Il y a seulement trois ans – et 10 ans après le décès de la mère – plus ou moins par hasard, il est apparu que la française bien connu, Germaine Tillion – héroïnes de la résistance française – qui était également prisonnière à Ravensbrück déjà dans ses livres sur Ravensbrück avait un passage sur le petit garçon qui pendant 7 semaines, avait été enlevé de sa mère. Dans un des livres de Germaine Tillion, elle écrit
Et je cite du livre Déjeuners Chez Germaine Tillion:
« Je me souviens de quelque chose de très, très dur : Hilda m’avait donc installé dans un lit, au rez-dechaussée, en face du sien. Entre les deux lits, elle avait mis un petit bébé de deux ans et demi qui avait la diphtérie, un adorable petit garçon juif danois. Hilda veillait sur ce petit garçon qui l’appelait « Tante ». Chose étrange, on était arrivé à lui trouver ce qu’il pouvait manger. Il était beau, il marchait, un merveilleux petit garçon de deux ans et demi, tellement beau et gentil que le docteur Treite, qui était donc le super-patron SS de ce Revier, lui a un jour apporté une pomme. Une semaine plus tard, je vois encore le docteur Treite prenant avec beaucoup de douceur le petit garçon sur ses genoux et disant : « Il est guéri, on peut l’envoyer à Auschwitz » Ah!D’oú il n’est revenu! Voilà . Ce sont des choses littéralement incompréhensibles. Il a apporté une pomme à ce petit et puis il l’a envoyé à Auschwitz. Je vois toujours le geste avec lequel il a pris cet enfant pour l’asseoir sur son genou droit, j’étais à deux mètre de là. »

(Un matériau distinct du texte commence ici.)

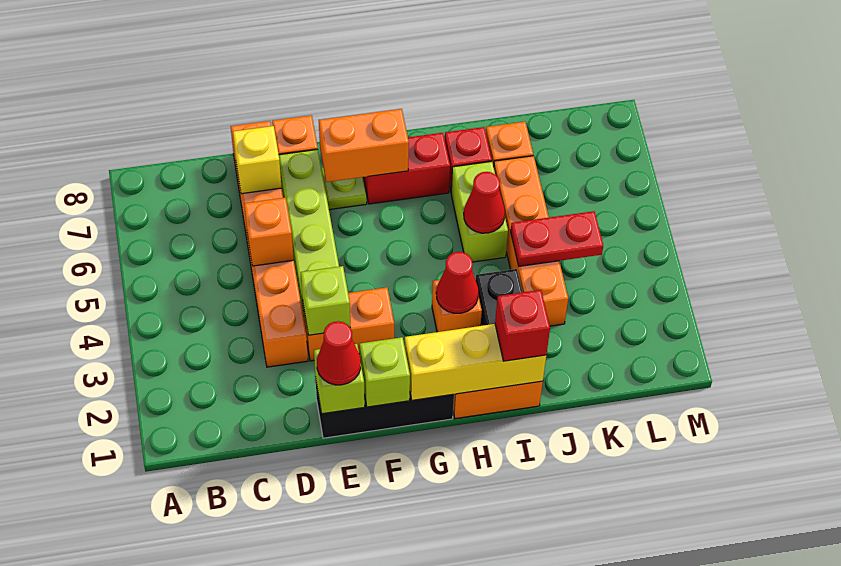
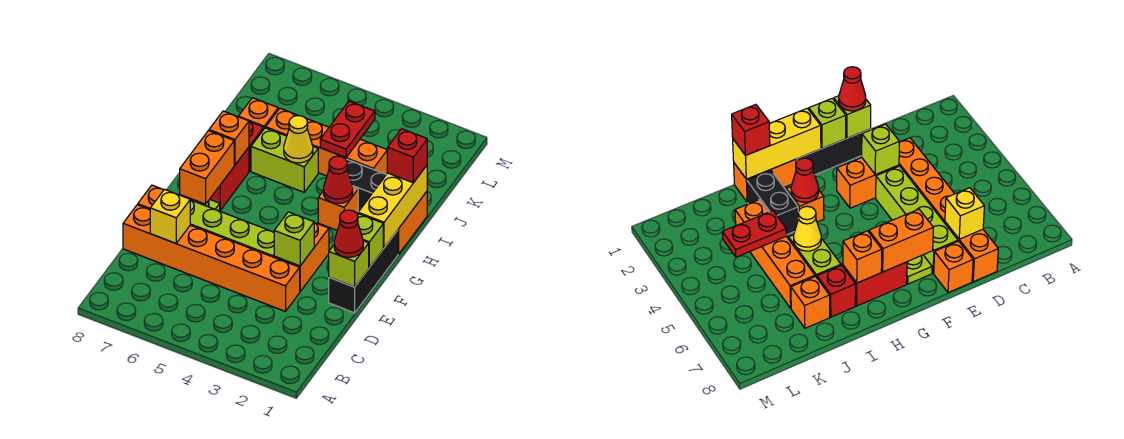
orange 1x1 brick [244,198,294,266] -> orange 1x1 brick moved to [209,111,249,165]
red 1x1 cone [464,172,505,233] -> yellow 1x1 cone [284,116,313,163]

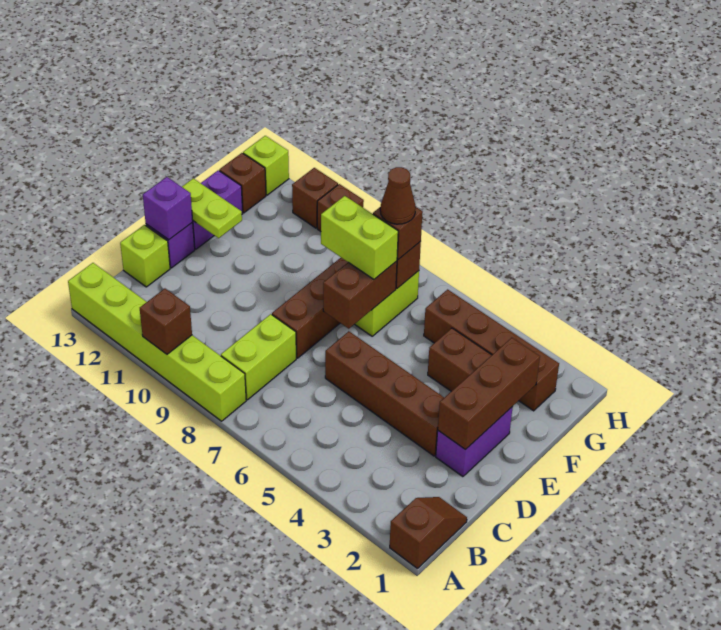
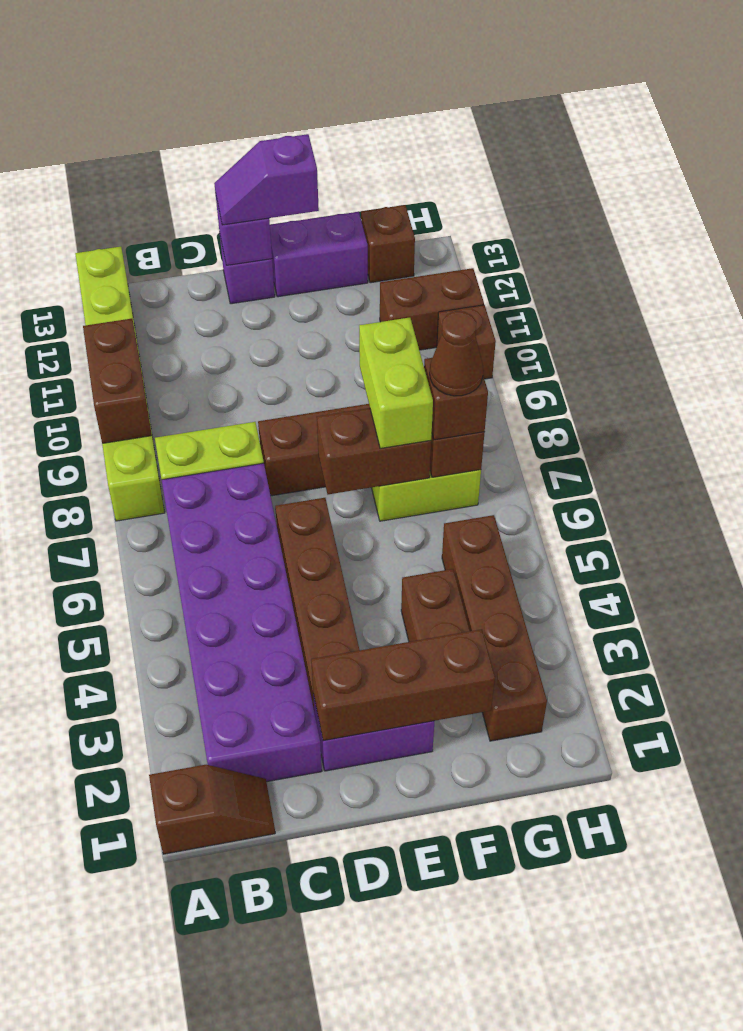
brown 1x1 brick [140,289,192,354] -> brown 1x2 brick [83,319,152,443]
none -> purple 2x6 brick [162,463,322,782]
lime 1x1 brick [120,225,170,287] -> none
none -> purple 1x2 slope [214,134,319,225]
lime 1x2 plate [182,178,242,238] -> none
brown 1x1 brick [292,168,338,228] -> brown 1x2 brick [380,268,484,350]
lime 1x1 brick [243,136,289,195] -> none

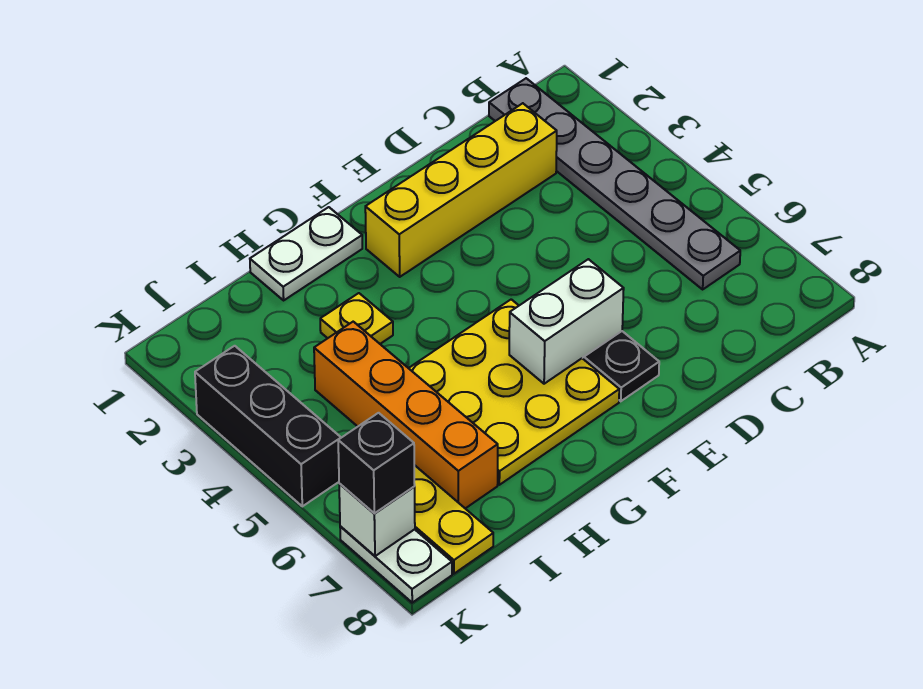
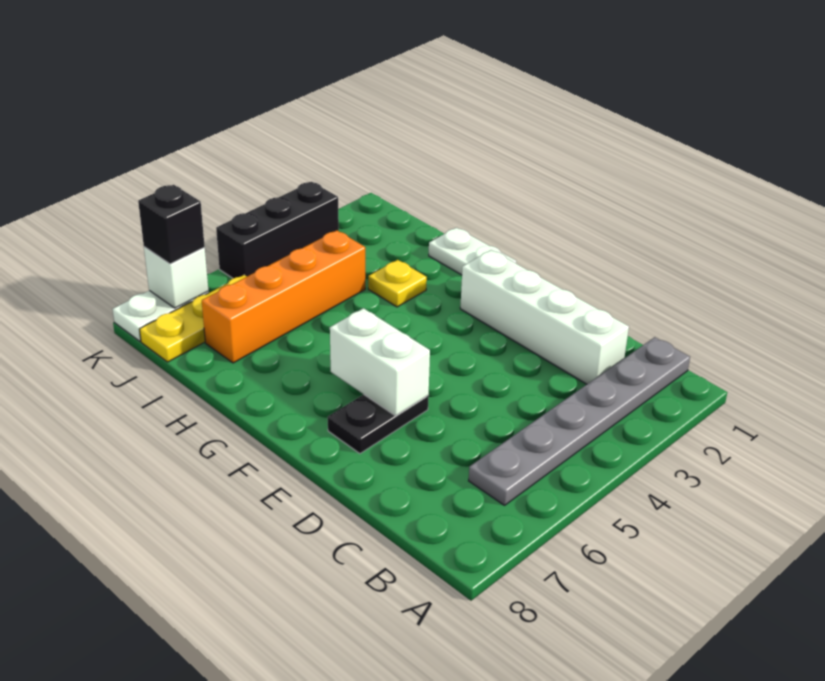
yellow 1x4 brick [365,103,557,277] -> white 1x4 brick [460,250,629,384]
yellow 3x3 plate [409,299,619,485] -> none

Le camp de concentration de Ravensbrück et tous les autres camps n’ont pas été construits avec des briques et du bois. Ils ont été construits avec des mots. Des mots de haine contre des êtres humains qui ne correspondaient pas à la définition nazie de comme qu’il fallait être ou se comporter.
Des mots de haine qui n’ont pas été contrôlés et qui ont conduit à une fin terrible parce que personne n’a dit stop. Rappelons-nous que de petits débuts peuvent mener à des fins vraiment terribles.
Les mots et les actions discriminatoires en matière d’ethnicité, de foi, de sexualité et d’autres formes de discrimination à l’encontre de ceux qui pensent différemment n’appartiennent pas à ce monde.
Pensez-y lorsque vous rencontrez d’autres personnes, lorsque vous discutez avec d’autres personnes ou lorsque vous les rencontrez sur les réseaux sociaux. Parlez-en à vos enfants et soyons clairs sur le fait que même aujourd’hui, 80 ans plus tard, des choses se répète – la guerre de la Russie contre l’Ukraine pour ne citer qu’un exemple – des choses que nous n’aurions jamais cru possibles après la période la plus noire du XXe siècle.
Souvenez-vous des mots de Primo Levy : “C’est arrivé et donc ça peut arriver à nouveau”.
Pour revenir encore une fois à Germaine Tillion, elle avait toujours pensé que l’adorable petite juive danoise avait péri à Auschwitz. Elle en a écrit dans pratiquement tous ses livres traitant de Ravensbrück.
Ce petit garçon dont la diphtérie a probablement été guérie par le prisonnier tchèque dr. Zedenka Nedvedova et qui, très probablement au tout dernier moment, a été sauvée de l’envoi à Auschwitz en le retirant rapidement de l’infirmerie était la prisonnière tchèque mentionnée, Hilda. Il a survécu.
Sa mère, a décédée en 2009. C’était ma mère.
Et l’adorable petit juif danois, c’est moi.